Collect all lines from the records below that include the word "order".

(Collected data entries)
# # #
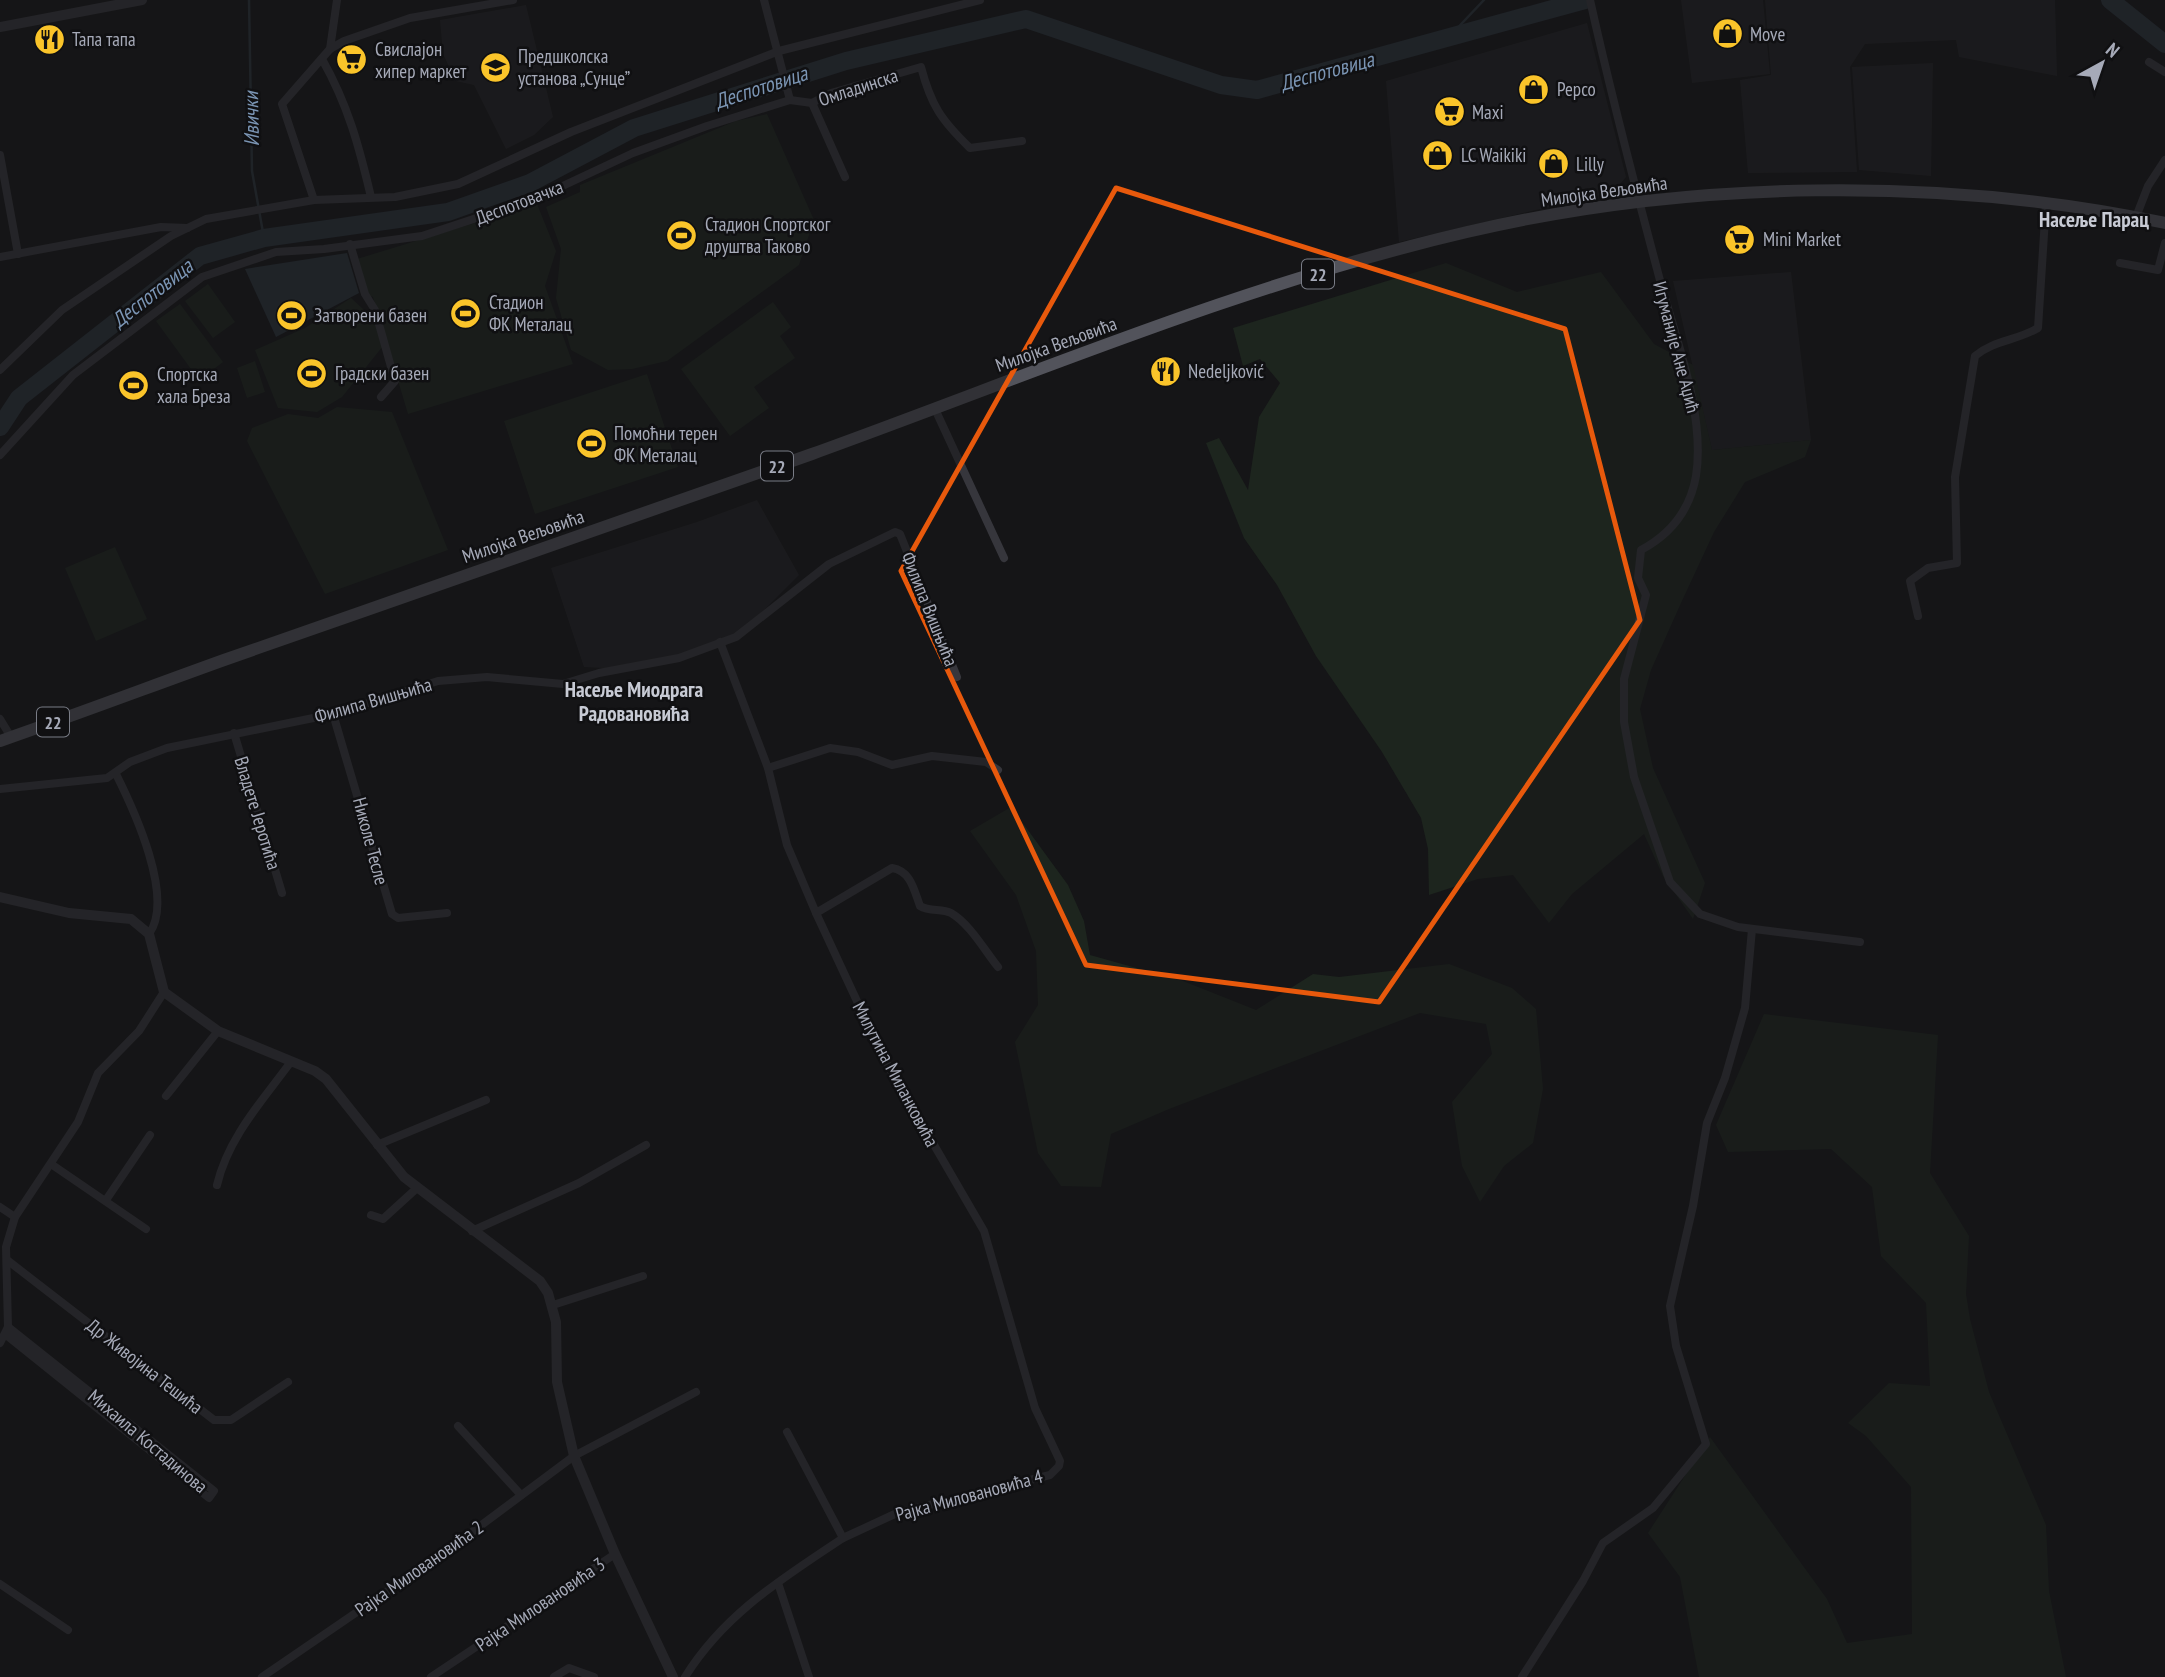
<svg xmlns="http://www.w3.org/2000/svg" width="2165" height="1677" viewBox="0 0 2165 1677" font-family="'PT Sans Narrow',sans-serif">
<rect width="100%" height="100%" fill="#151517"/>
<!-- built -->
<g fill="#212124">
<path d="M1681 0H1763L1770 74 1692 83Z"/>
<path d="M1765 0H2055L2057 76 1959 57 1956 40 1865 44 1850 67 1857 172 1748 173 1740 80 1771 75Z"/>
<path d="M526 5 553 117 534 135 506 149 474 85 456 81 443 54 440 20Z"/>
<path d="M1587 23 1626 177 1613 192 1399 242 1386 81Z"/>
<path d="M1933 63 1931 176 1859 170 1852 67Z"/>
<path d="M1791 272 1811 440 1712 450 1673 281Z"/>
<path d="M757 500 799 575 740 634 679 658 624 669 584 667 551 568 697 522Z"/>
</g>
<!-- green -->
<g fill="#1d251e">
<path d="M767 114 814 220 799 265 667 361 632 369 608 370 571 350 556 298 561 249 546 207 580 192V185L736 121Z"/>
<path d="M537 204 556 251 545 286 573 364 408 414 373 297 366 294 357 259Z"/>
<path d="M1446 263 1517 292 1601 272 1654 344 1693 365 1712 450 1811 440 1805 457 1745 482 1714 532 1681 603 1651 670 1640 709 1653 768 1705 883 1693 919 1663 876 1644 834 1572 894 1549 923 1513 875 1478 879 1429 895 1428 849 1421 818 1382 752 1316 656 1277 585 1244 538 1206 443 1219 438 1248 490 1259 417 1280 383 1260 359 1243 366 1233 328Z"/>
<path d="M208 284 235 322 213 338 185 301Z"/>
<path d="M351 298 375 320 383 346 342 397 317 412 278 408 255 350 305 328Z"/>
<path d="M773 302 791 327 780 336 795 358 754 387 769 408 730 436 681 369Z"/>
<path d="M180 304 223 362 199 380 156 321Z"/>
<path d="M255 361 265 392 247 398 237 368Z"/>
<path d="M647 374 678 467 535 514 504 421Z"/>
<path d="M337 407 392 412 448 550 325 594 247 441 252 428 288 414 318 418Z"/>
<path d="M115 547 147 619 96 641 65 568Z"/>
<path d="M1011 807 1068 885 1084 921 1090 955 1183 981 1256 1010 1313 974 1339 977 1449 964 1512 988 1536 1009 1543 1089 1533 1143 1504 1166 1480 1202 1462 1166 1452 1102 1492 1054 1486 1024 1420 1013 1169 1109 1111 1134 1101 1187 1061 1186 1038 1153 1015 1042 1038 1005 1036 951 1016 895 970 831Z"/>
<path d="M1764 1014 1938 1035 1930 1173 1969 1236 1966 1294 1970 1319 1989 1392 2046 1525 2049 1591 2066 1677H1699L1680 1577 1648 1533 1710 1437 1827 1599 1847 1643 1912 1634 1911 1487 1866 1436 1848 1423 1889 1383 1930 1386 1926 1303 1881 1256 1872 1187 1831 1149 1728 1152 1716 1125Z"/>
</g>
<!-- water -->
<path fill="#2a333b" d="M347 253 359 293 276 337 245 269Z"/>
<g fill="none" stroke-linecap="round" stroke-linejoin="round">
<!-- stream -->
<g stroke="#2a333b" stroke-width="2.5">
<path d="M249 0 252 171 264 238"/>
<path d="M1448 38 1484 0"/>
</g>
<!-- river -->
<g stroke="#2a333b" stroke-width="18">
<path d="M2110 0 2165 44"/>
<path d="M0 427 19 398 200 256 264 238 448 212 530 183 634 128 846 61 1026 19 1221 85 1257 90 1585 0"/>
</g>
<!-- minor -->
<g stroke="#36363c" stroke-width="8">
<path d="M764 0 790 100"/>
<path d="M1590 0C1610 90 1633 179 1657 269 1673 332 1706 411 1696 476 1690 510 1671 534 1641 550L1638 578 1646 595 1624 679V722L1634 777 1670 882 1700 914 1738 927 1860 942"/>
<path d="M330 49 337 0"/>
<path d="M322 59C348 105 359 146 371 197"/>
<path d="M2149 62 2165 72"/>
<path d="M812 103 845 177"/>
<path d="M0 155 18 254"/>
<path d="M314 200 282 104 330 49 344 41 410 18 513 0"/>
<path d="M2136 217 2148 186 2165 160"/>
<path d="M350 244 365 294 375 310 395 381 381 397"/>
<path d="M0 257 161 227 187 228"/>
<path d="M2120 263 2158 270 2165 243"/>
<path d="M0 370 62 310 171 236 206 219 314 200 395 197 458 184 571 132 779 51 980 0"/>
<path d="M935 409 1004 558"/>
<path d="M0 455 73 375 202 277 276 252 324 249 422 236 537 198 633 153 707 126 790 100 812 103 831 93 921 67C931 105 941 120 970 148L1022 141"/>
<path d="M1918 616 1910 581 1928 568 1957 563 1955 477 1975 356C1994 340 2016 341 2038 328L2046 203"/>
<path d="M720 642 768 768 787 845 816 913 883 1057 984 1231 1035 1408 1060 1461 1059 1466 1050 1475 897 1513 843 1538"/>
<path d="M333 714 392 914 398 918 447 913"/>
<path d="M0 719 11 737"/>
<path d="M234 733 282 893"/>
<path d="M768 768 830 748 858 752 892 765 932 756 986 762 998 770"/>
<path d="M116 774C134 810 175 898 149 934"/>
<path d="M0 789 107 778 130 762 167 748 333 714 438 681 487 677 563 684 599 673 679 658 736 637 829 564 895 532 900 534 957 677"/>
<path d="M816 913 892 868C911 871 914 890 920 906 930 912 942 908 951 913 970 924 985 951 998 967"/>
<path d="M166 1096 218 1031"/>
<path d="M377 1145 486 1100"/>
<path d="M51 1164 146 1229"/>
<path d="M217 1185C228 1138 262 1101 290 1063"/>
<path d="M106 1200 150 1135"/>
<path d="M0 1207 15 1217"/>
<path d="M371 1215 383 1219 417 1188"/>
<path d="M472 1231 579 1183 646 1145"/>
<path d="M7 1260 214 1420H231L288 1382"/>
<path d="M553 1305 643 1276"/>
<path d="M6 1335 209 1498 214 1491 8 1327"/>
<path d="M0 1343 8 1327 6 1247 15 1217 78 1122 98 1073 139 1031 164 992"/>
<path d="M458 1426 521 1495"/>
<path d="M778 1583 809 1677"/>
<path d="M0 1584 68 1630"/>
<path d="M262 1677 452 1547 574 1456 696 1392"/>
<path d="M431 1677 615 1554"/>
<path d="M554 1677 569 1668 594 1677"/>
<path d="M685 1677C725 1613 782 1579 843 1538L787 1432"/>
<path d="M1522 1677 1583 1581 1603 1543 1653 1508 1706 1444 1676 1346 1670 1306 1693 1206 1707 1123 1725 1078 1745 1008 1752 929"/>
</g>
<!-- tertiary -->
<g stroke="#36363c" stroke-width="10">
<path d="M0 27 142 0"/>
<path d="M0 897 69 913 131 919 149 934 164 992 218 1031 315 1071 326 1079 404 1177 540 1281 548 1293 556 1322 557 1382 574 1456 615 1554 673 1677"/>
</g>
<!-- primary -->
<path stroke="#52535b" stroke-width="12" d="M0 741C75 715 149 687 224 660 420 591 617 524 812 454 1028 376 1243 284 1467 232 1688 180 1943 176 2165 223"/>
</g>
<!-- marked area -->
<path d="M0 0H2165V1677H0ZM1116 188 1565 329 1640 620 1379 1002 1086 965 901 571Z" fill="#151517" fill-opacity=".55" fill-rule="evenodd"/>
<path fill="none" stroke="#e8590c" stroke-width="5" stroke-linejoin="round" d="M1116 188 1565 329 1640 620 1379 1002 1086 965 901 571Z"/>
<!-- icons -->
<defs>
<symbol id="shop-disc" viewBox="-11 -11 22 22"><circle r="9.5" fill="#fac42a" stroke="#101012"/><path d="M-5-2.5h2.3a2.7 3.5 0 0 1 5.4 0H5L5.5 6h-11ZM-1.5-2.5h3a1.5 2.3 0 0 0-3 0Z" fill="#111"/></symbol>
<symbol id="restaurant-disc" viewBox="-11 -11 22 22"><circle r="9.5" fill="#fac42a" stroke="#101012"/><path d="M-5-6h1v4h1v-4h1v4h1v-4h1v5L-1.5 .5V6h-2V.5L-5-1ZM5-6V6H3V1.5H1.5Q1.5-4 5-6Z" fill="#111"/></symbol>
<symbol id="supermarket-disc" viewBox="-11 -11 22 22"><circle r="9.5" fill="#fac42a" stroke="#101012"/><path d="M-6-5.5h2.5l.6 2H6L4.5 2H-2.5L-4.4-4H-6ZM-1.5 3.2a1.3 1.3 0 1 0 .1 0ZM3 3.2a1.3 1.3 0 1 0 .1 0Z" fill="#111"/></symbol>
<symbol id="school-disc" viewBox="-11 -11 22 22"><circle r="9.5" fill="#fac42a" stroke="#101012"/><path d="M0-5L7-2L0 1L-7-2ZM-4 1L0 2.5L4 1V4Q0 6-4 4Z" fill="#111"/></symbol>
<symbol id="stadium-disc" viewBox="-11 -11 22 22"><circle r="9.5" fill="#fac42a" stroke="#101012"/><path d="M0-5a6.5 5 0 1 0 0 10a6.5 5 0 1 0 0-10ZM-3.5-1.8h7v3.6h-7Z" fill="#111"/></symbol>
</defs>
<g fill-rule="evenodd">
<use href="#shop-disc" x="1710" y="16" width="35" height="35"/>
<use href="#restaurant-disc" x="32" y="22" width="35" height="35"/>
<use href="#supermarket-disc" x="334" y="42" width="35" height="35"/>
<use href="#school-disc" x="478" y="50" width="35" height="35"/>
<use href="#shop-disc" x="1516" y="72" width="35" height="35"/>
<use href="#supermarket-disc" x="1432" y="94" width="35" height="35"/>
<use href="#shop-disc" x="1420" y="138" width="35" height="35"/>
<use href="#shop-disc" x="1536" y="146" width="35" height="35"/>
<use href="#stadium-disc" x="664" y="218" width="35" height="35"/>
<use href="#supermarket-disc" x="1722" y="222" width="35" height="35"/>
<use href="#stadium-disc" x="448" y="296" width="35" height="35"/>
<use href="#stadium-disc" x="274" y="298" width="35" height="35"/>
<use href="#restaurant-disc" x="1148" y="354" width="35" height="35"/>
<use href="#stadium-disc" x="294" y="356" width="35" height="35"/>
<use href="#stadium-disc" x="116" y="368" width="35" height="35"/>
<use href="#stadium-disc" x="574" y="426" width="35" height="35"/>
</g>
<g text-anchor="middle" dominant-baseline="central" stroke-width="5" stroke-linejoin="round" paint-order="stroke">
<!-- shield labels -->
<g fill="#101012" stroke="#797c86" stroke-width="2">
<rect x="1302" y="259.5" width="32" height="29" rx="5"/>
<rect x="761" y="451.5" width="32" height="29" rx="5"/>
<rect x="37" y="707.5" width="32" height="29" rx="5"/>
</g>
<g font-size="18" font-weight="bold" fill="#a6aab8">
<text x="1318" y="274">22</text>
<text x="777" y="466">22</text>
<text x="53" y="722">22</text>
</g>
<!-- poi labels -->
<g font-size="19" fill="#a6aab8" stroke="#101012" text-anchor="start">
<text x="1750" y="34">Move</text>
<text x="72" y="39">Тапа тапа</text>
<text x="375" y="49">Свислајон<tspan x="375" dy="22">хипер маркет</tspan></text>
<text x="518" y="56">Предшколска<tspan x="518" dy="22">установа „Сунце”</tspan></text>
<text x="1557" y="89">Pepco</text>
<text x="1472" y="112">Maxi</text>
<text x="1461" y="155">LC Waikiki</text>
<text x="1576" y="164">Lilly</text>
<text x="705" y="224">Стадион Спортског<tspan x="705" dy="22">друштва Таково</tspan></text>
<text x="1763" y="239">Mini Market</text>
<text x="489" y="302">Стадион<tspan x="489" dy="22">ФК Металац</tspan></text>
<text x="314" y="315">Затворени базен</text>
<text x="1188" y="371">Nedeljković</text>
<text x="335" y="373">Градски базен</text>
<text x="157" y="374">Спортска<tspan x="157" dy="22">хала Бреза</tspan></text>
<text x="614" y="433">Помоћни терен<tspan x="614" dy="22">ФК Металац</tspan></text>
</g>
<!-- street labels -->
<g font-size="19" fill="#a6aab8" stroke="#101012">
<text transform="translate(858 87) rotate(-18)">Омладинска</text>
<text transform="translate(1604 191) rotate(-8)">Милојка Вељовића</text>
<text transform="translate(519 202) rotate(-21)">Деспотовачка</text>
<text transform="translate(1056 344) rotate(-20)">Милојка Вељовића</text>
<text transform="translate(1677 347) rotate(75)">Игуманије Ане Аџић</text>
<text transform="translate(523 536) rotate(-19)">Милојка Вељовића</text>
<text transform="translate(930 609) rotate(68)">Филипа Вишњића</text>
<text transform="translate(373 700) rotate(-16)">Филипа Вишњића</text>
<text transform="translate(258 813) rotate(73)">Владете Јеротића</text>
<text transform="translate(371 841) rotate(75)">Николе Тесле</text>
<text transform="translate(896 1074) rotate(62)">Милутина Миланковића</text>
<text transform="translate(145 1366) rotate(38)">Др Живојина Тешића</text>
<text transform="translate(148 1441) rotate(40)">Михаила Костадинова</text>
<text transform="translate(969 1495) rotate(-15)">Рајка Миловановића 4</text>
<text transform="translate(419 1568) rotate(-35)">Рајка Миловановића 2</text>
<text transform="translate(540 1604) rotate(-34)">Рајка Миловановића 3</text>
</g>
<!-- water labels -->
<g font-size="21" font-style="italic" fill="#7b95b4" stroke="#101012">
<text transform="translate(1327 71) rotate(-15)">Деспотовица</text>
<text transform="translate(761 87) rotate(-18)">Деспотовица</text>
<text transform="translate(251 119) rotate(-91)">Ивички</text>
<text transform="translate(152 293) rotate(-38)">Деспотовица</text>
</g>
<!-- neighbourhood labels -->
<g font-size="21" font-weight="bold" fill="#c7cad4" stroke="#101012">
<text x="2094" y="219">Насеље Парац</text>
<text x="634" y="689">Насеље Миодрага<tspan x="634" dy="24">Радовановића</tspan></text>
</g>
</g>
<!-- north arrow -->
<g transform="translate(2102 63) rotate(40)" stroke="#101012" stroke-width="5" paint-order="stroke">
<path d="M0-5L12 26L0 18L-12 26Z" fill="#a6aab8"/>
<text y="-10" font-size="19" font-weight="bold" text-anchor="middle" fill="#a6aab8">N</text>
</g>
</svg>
# # #
■ **Answer for this exercise**:
<g text-anchor="middle" dominant-baseline="central" stroke-width="5" stroke-linejoin="round" paint-order="stroke">
<g transform="translate(2102 63) rotate(40)" stroke="#101012" stroke-width="5" paint-order="stroke">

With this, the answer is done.